How do Java Extensions function?

 

Stingray Java Extensions use an extended version of the standard Java Servlet API that adds implementations of significant TrafficScript control functions and allows a chain of Java Extensions to process requests and responses. 

 

A Java Extension is loaded into the local JVM on demand (the first time java.run( 'ExtensionName' ) is invoked).  Stingray passes the basic request (and response) data to the extension and then invokes the servlet 'service' or 'doGet' method in the extension.  The extension runs to completion and then control is handed back to the TrafficScript rule that invoked it.

 

Java Extensions run in a dedicated Java Virtual Machine (JVM), on the same server system as the core Stingray traffic management software.

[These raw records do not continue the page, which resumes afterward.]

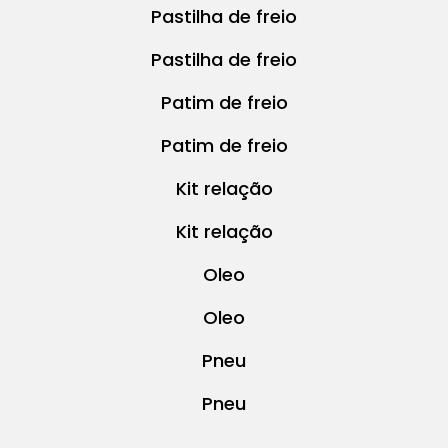
Pastilha de freio
Pastilha de freio
Patim de freio
Patim de freio
Kit relação
Kit relação
Oleo
Oleo
Pneu
Pneu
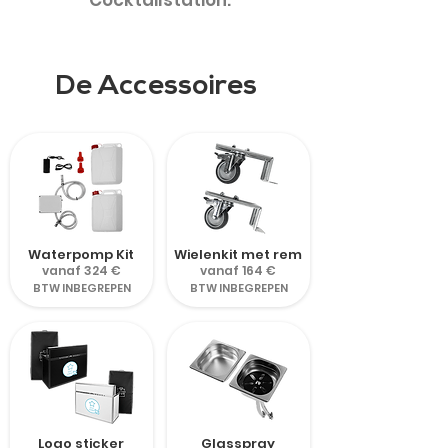
Cocktailstation.
De Accessoires
Waterpomp Kit
Wielenkit met rem
vanaf 324 €
vanaf 164 €
BTW INBEGREPEN
BTW INBEGREPEN
Logo sticker
Glasspray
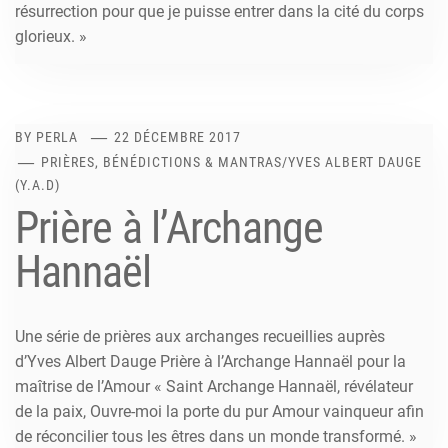
résurrection pour que je puisse entrer dans la cité du corps
glorieux. »
BY
PERLA
22 DÉCEMBRE 2017
PRIÈRES, BÉNÉDICTIONS & MANTRAS
/
YVES ALBERT DAUGE
(Y.A.D)
Prière à l’Archange
Hannaël
Une série de prières aux archanges recueillies auprès
d’Yves Albert Dauge Prière à l’Archange Hannaël pour la
maîtrise de l’Amour « Saint Archange Hannaël, révélateur
de la paix, Ouvre-moi la porte du pur Amour vainqueur afin
de réconcilier tous les êtres dans un monde transformé. »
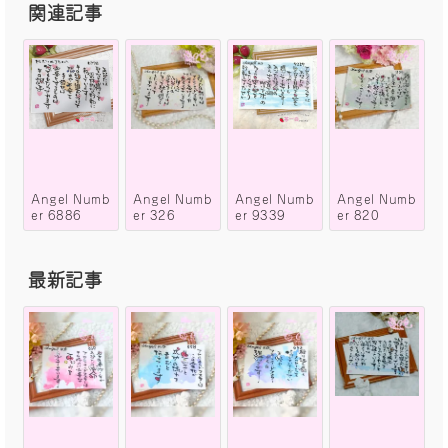
関連記事
Angel Numb
Angel Numb
Angel Numb
Angel Numb
er 6886
er 326
er 9339
er 820
最新記事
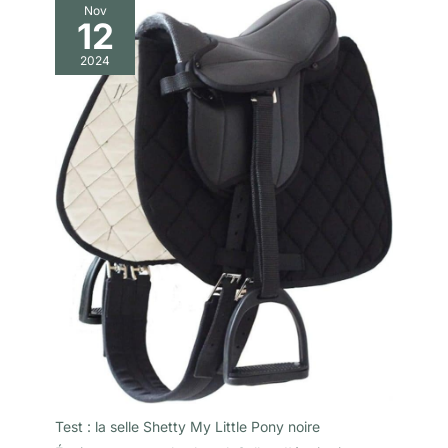
Nov
12
2024
Test : la selle Shetty My Little Pony noire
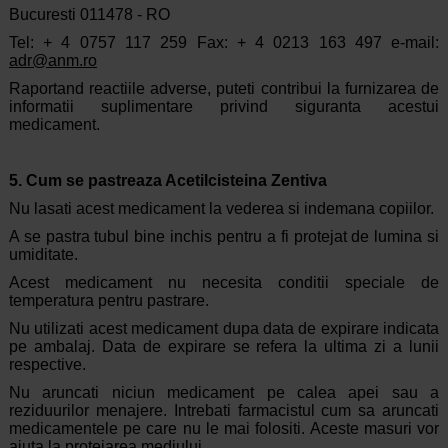
Bucuresti 011478 - RO
Tel: + 4 0757 117 259 Fax: + 4 0213 163 497 e-mail:
adr@anm.ro
Raportand reactiile adverse, puteti contribui la furnizarea de
informatii suplimentare privind siguranta acestui
medicament.
5. Cum se pastreaza Acetilcisteina Zentiva
Nu lasati acest medicament la vederea si indemana copiilor.
A se pastra tubul bine inchis pentru a fi protejat de lumina si
umiditate.
Acest medicament nu necesita conditii speciale de
temperatura pentru pastrare.
Nu utilizati acest medicament dupa data de expirare indicata
pe ambalaj. Data de expirare se refera la ultima zi a lunii
respective.
Nu aruncati niciun medicament pe calea apei sau a
reziduurilor menajere. Intrebati farmacistul cum sa aruncati
medicamentele pe care nu le mai folositi. Aceste masuri vor
ajuta la protejarea mediului.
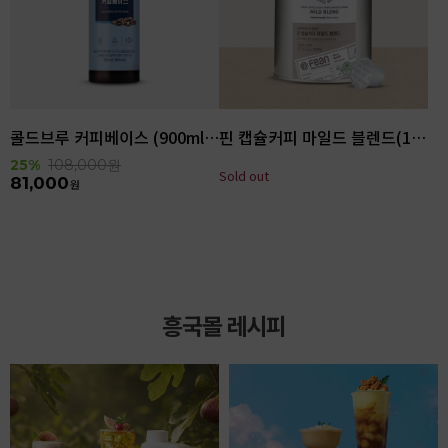
콜드브루 커피베이스 (900ml x 6ea)
핀 캡슐커피 마일드 블렌드(100입)
25%
108,000
원
Sold out
81,000
원
흥국몰 레시피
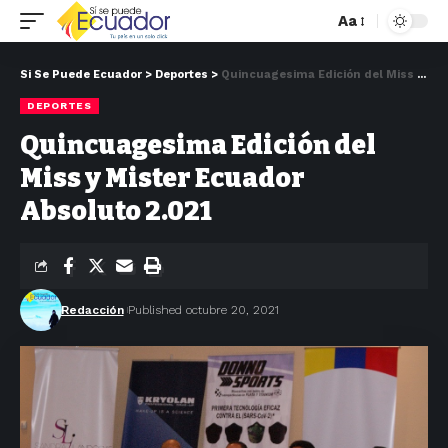
Aa
Si Se Puede Ecuador
>
Deportes
>
Quincuagesima Edición del Miss y Mister Ecuador Absoluto 2.021
DEPORTES
Quincuagesima Edición del
Miss y Mister Ecuador
Absoluto 2.021
Redacción
Published octubre 20, 2021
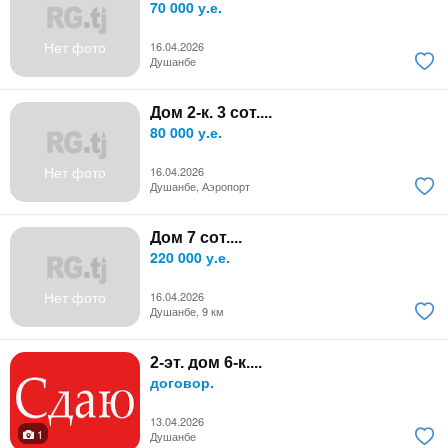
70 000 у.е.
Нет фото
16.04.2026
Душанбе
Дом 2-к. 3 сот....
80 000 у.е.
Нет фото
16.04.2026
Душанбе, Аэропорт
Дом 7 сот....
220 000 у.е.
Нет фото
16.04.2026
Душанбе, 9 км
2-эт. дом 6-к....
договор.
13.04.2026
1
Душанбе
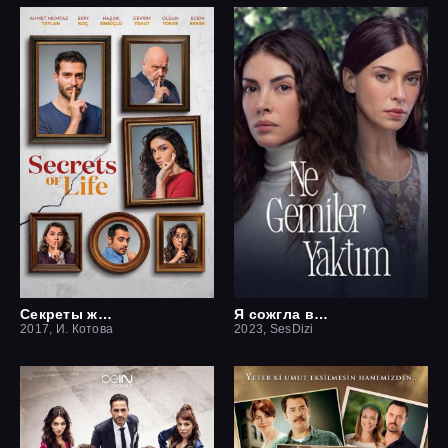
Секреты жизни
Я сожгла все мосты / Какие корабли я сжёг
2017, И. Котова
2023, SesDizi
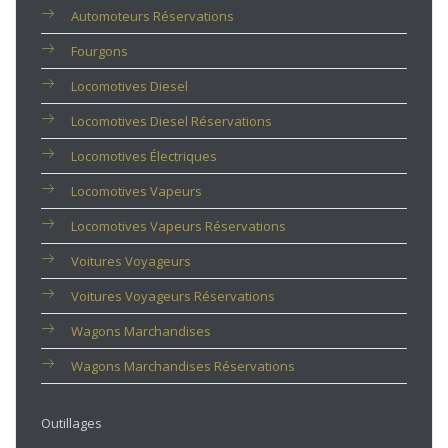
Automoteurs Réservations
Fourgons
Locomotives Diesel
Locomotives Diesel Réservations
Locomotives Électriques
Locomotives Vapeurs
Locomotives Vapeurs Réservations
Voitures Voyageurs
Voitures Voyageurs Réservations
Wagons Marchandises
Wagons Marchandises Réservations
Outillages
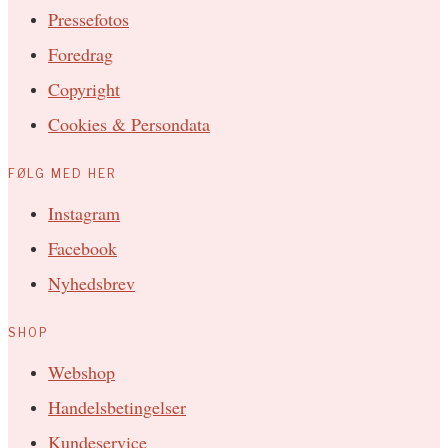
Pressefotos
Foredrag
Copyright
Cookies & Persondata
FØLG MED HER
Instagram
Facebook
Nyhedsbrev
SHOP
Webshop
Handelsbetingelser
Kundeservice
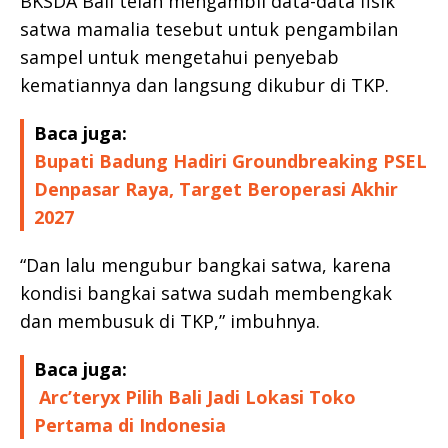
BKSDA Bali telah mengambil data-data fisik
satwa mamalia tesebut untuk pengambilan
sampel untuk mengetahui penyebab
kematiannya dan langsung dikubur di TKP.
Baca juga:
Bupati Badung Hadiri Groundbreaking PSEL
Denpasar Raya, Target Beroperasi Akhir
2027
“Dan lalu mengubur bangkai satwa, karena
kondisi bangkai satwa sudah membengkak
dan membusuk di TKP,” imbuhnya.
Baca juga:
Arc’teryx Pilih Bali Jadi Lokasi Toko
Pertama di Indonesia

The JVM isolates the Java Extensions from the Stingary kernel, so that extensions can safely perform operations such as database access without blocking or unduly interfering with the Stingray kernel.  The Java Extensions engine can run multiple extensions concurrently (subject to a global limit), and extensions can build up and store persistent data, spawn threads for background processing tasks and perform all manner of blocking operations, subject to configured connection timeouts. The engine supports remote debugging and hot code patching so that running extensions can be debugged and updated on-the-fly.

 

Java Extensions may be used against HTTP and non-HTTP traffic, and may also be used to implement additional functions that can be called from TrafficScript.  Extensions can be written in Java, Python or Ruby.

 

What can you do with Java Extensions?

 

Java Extensions let you draw on the capabilities of Java, the functionality of the JRE and the huge variety of supporting Java class libraries. You can perform detailed content inspection and modification, communicate with external databases, applications and services, and implement very sophisticated application delivery logic.

 

Possible applications include:

 

  • Content Watermarking - protect intellectual property by applying unique visible or hidden watermarks to outgoing documents or images;
  • Authentication, Authorization and Access Control - checking user credentials against an LDAP, Radius, TACACS+, Active Directory or other database and applying access control;
  • Proxying multiple applications behind a single-sign-on gateway, using Java Extensions to create the necessary the logic to broker, authenticate and translate requests between remote clients and the different back-end applications and services;
  • Application Mash-ups, built from multiple different sources. Java Extensions can even communicate with raw sockets to interface with proprietary applications;
  • XML Signature Verification and Generation - verify and strip signatures from incoming XML data, or replace signatures with locally generated ones to indicate that a document has passed initial checking at the gateway;
  • Transaction logging and alerting, logging key events to a remote database or raising an alert, reconfiguring Stingray via the Control API or performing other custom actions as appropriate;
  • Complex Request Routing based on location data, URL hash values or real-time information retrieved from an external database or service.